The Committee was indignant. It had worked, toiled, collected so much, devised ways and means of elevating the Kandy General Hospital to be a proud part of the island's hospital system. As one doctor said: "God knows we care. We care a lot. No one really, truly knows how much we care. But we face problems the public knows little about." 

This is true. A sick man, is never a selfless man. He is immersed in his own pain and is ready to blame everyone around him. Listen... and be surprised. Why isn't the Cardiology Unit at strength? More toilets are needed. Doctors don't build toilets, do they? The unit is fully functional but one necessary piece of equipment is still needed. Doctors have sent personnel to be trained at Sri Jayewardenepura Hospital. All nurses have been fully trained but there are hitches. The cardiac surgeon who has been appointed is still not in harness - a bit of bureaucratic legerdemain. Doctors fear that if the unit does not function as planned a new danger could arise - the trained staff may leave, take new jobs in private hospitals. 

"We will go ahead even with the limited facilities now available and the minimum number of toilets," it was resolved and overwhelmingly accepted.
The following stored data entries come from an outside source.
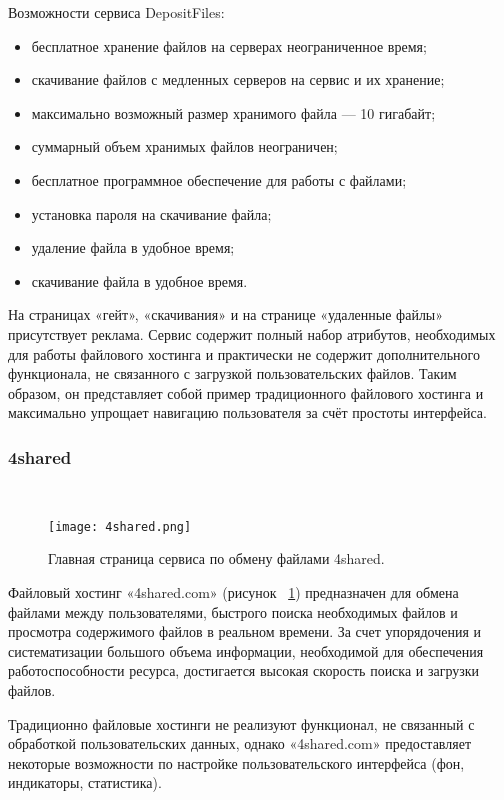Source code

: Возможности сервиса DepositFiles:
\begin{itemize}
  \item бесплатное хранение файлов на серверах неограниченное время;
  \item скачивание файлов с медленных серверов на сервис и их хранение;
  \item максимально возможный размер хранимого файла — 10 гигабайт;
  \item суммарный объем хранимых файлов неограничен;
  \item бесплатное программное обеспечение для работы с файлами;
  \item установка пароля на скачивание файла;
  \item удаление файла в удобное время;
  \item скачивание файла в удобное время. 
\end{itemize}

На страницах «гейт», «скачивания» и на странице «удаленные файлы» присутствует реклама. 
Сервис содержит полный набор атрибутов, необходимых для работы файлового хостинга и практически не содержит дополнительного функционала, не связанного с загрузкой пользовательских файлов. 
Таким образом, он представляет собой пример традиционного файлового хостинга и максимально упрощает навигацию пользователя за счёт простоты интерфейса.

\subsubsection{4shared}~\\
\label{ssub:practice:itechart_characteristic:4shared}

\begin{figure}[ht]
  \centering
  \texttt{[image: 4shared.png]}  
    \caption{ Главная страница сервиса по обмену файлами 4shared. }
    \label{fig:4shared}
\end{figure}

Файловый хостинг «4shared.com» (рисунок ~\ref{fig:4shared}) предназначен для обмена файлами между пользователями, быстрого поиска необходимых файлов и просмотра содержимого файлов в реальном времени. За счет упорядочения и систематизации большого объема информации, необходимой для обеспечения работоспособности ресурса, достигается высокая скорость поиска и загрузки файлов.

Традиционно файловые хостинги не реализуют функционал, не связанный с обработкой пользовательских данных, однако «4shared.com» предоставляет некоторые возможности по настройке пользовательского интерфейса (фон, индикаторы, статистика).


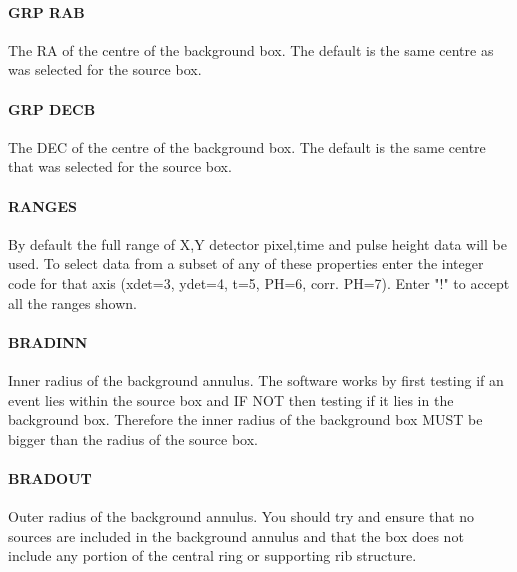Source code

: \documentclass{book}
\renewcommand{\_}{{\tt\char'137}}     %
\begin{document}
\paragraph{GRP RAB}
The RA of the centre of the background box. The default is the same
centre as was selected for the source box.
 
\paragraph{GRP DECB}
The DEC of the centre of the background box. The default is the same
centre that was selected for the source box.
 
\paragraph{RANGES}
By default the full range of X,Y detector pixel,time and pulse height
data will be used.
To select data from a subset of any of these properties enter the integer
code for that axis (xdet=3, ydet=4, t=5, PH=6, corr. PH=7). Enter "!" to
accept all the ranges shown.
 
\paragraph{BRADINN}
Inner radius of the background annulus. The software works by first
testing if an event lies within the source box and IF NOT then testing
if it lies in the background box. Therefore the inner radius of the
background box MUST be bigger than the radius of the source box.
 
\paragraph{BRADOUT}
Outer radius of the background annulus. You should try and ensure that
no sources are included in the background annulus and that the box
does not include any portion of the central ring or supporting rib
structure.
 
\end{document}
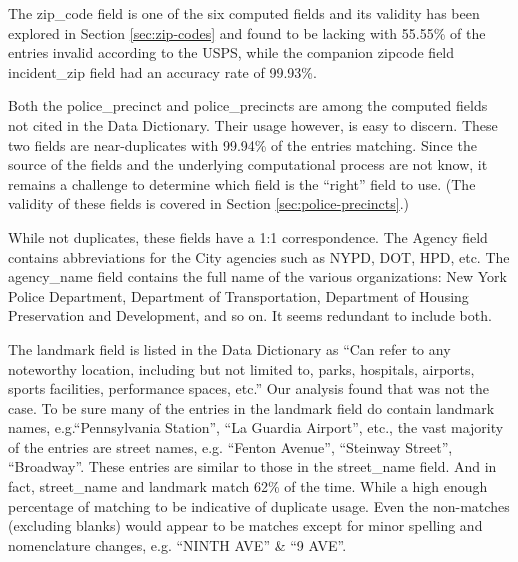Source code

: \documentclass[12pt, titlepage]{article}
\begin{document}
 \label{sec:zipcodes}
 The zip\_code field is one of the six computed fields and its validity 
 has been explored in Section \ref{sec:zip-codes} and found to be 
 lacking with 55.55\% of the entries invalid according to the 
 USPS, while the companion zipcode field incident\_zip field had 
 an accuracy rate of 99.93\%. 


 \label{sec:police} 
Both the police\_precinct and police\_precincts are among the computed 
fields not cited in the Data Dictionary. Their usage however, is easy to 
discern. These two fields are near-duplicates with 99.94\% of the entries 
matching. Since the source of the fields and the underlying computational 
process are not know, it remains a challenge to determine which 
field is the ``right'' field to use. (The validity of these fields is 
covered in Section \ref{sec:police-precincts}.)


 \label{sec:agencyname}
 While not duplicates, these fields have a 1:1 correspondence.  The Agency 
 field contains abbreviations for the City agencies such as NYPD, DOT, 
 HPD, etc. The agency\_name field contains the full name of 
 the various organizations: New York Police Department, Department 
 of Transportation, Department of Housing Preservation and 
 Development, and so on. It seems redundant to include both.


\label{sec:landmark}
The landmark field is listed in the Data Dictionary as ``Can refer to 
any noteworthy location, including but not limited to, parks, 
hospitals, airports, sports facilities, performance spaces, etc.'' Our analysis
found that was not the case. To be sure many of the entries in 
the landmark field do contain landmark names, e.g.``Pennsylvania 
Station'', ``La Guardia Airport'', etc., the vast majority 
of the entries are street names, e.g. ``Fenton Avenue'', ``Steinway 
Street'', ``Broadway''. These entries are similar to those in the 
street\_name field. And in fact, street\_name and landmark 
match 62\% of the time. While a high enough percentage of matching 
to be indicative of duplicate usage. Even the non-matches 
(excluding blanks) would appear to be matches except for minor 
spelling and nomenclature changes, e.g. ``NINTH AVE'' \& ``9 AVE''.
\end{document}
Yes, yes, yes.… we can begin with minor operations. We must look after our patients!" 

When it came to the dispensation of drugs, the Committee had much to say. "What's the position today? We give patients drugs, pills, capsules to take away. Sometimes there is up to Rs. 1,000 worth of such drugs - and the patient is given these in small envelopes or, as we have seen, in a twisted paper "gotta". This is absurd!" 

Of course it is. What value will a patient place on a bunch of paper-wrapped pills? He will put it in his shirt pocket, go home, find that the 'gotta' is damp with sweat, the pills inside grown soggy. 

"This has got to stop. We need our patients to understand and appreciate the value of the drugs they receive. And another thing, the name of the drug is never written on the envelopes. What is the position? If the patient is in need of more of the same drug and he is in another part of the country, will he tell the doctor, 'In Kandy I got some yellow pills'. How does any doctor identify 'some yellow pills' in an emergency?" 

It was agreed that henceforth all drugs be given to patients in self-adhesive polythene bags. The bag would also hold a card detailing the name of the drug and instructions on use. "This was done earlier with much success. In fact, 98 percent of the patients brought back the polythene bags on their next visit. Some even brought back the pills and capsules that remained, enabling us to return these to our stocks. It meant a saving on drugs too." 

It was also good to learn that three sub-committees are functioning too - going into all aspects of the hospital working and better yet, many more things to be done. 

A society for the provision of free drugs and medicines to the needy, with Hilmy Suleiman as Chairman. Messrs. Dinapala Ltd., of Kandy has already contributed a million rupees and is an active society member.

Mr. Suleiman said, "We will begin activities when we have collected between Rs.10 and 15 million. Drugs can be pretty expensive. We need to have a considerable sum of money, banked and earning interest in order to keep up the flow of drugs to the poor." 

A society will also be formed for the maintenance of the new hospital units. Everything from janitorial services upwards will soon be set in place. 

A national tissue typing laboratory is to be set up. Tissue typing is a prerequisite for the performance of organ transplants. The government has promised Rs. 10 million and the service will be non-fee levying. Three million rupees are still required for equipment, while all personnel have already been trained. 

Later, I began to think about our doctors and what the Kandy General Hospital means to them. The Committee wants the hospital to be the finest ever - decidedly. 

Before I left, I spoke with Samantha Gunarathne, Manager of Le Kandyan. "Don't run away with the idea that the Committee is living it up with meetings here," he said. "We are a part of the 'Caring Plan' too. We give them all services free and even transport the Committee to the hotel and back at no cost. We stand behind the Committee and help as much as we can. And we are prepared to do more. After all a hotel is people, so is a hospital."